The input Block Start
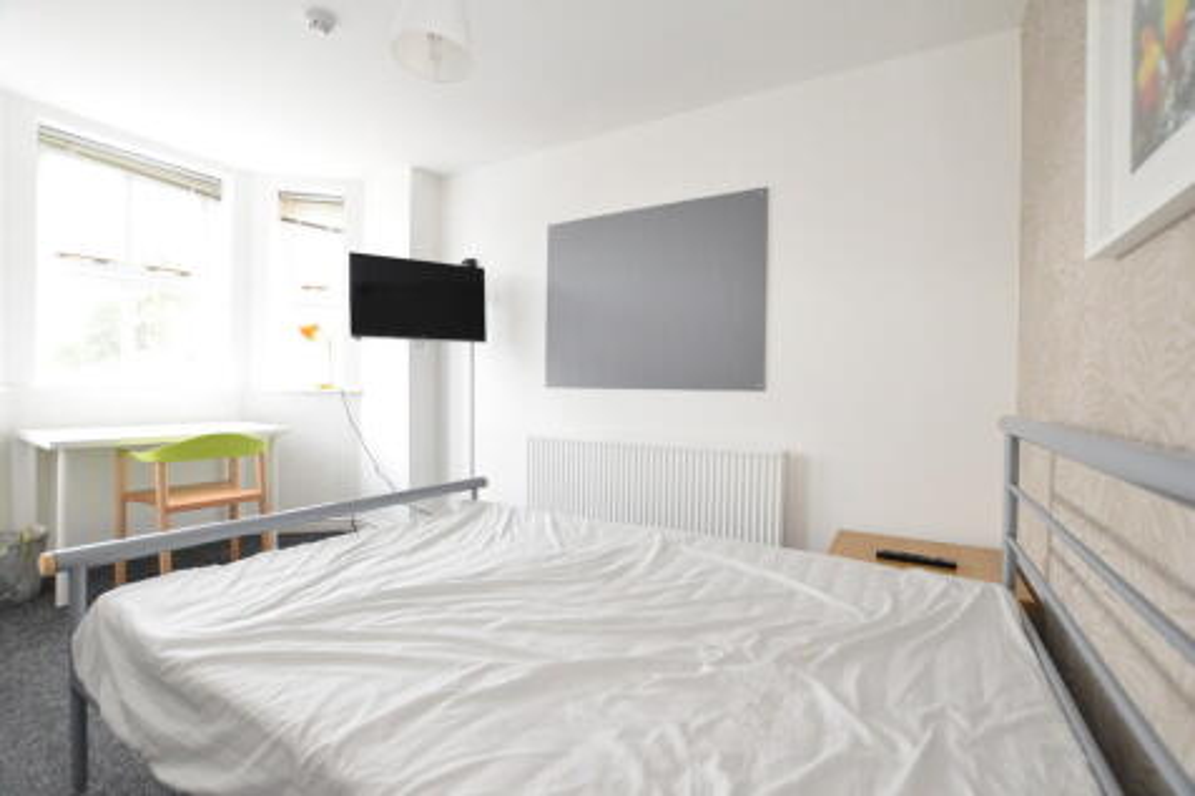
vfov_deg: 77.3
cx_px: 598
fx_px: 498
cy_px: 398
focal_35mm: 15
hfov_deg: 100.4
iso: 1600
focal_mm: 10
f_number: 5.6
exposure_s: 1/60
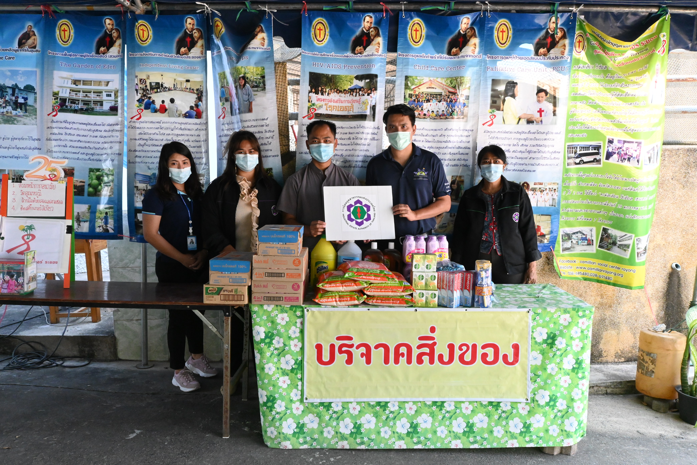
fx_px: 566
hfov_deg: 63.2
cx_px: 348
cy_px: 232
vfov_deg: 44.6
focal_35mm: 29
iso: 3200
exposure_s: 1/160
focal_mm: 19.5
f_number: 11
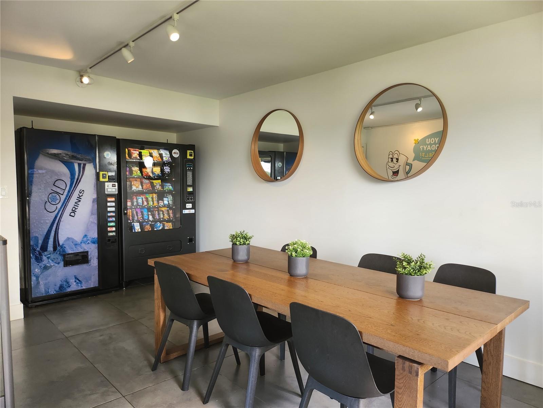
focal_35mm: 24
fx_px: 376
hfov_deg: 71.6
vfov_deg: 56.8
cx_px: 272
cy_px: 204
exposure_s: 1/120
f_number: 1.8
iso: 100
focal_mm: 5
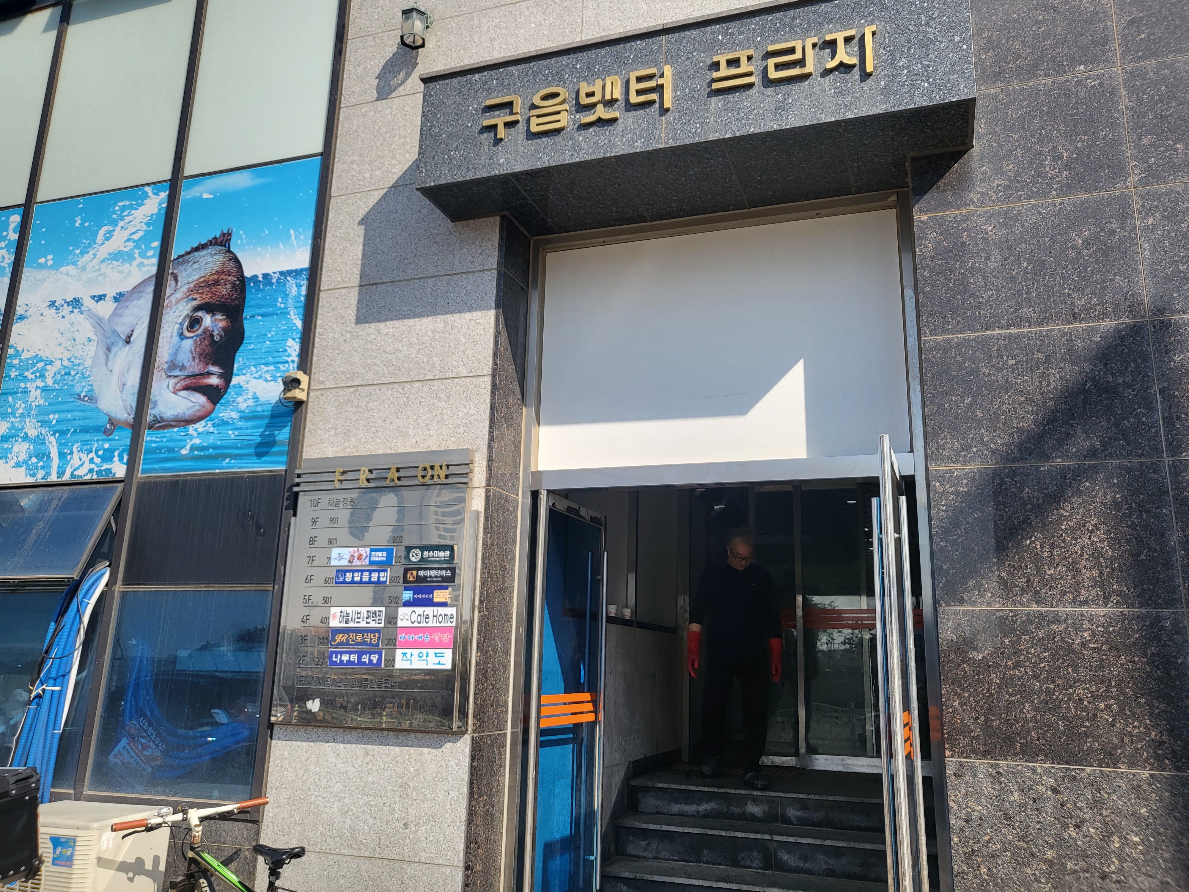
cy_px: 446
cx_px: 594
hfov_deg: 67.3
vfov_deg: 53.1
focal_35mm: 26
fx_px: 893
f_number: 1.8
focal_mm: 4.25
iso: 50
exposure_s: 1/2071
The input Block End
• **Written task**: Your output must consist only of the lines from the line with "focal_35mm: 29" through the final line of the data, both included, reproduced exactly and free of pictures.

• **Output of the task**:
focal_35mm: 29
iso: 3200
exposure_s: 1/160
focal_mm: 19.5
f_number: 11
focal_35mm: 24
fx_px: 376
hfov_deg: 71.6
vfov_deg: 56.8
cx_px: 272
cy_px: 204
exposure_s: 1/120
f_number: 1.8
iso: 100
focal_mm: 5
cy_px: 446
cx_px: 594
hfov_deg: 67.3
vfov_deg: 53.1
focal_35mm: 26
fx_px: 893
f_number: 1.8
focal_mm: 4.25
iso: 50
exposure_s: 1/2071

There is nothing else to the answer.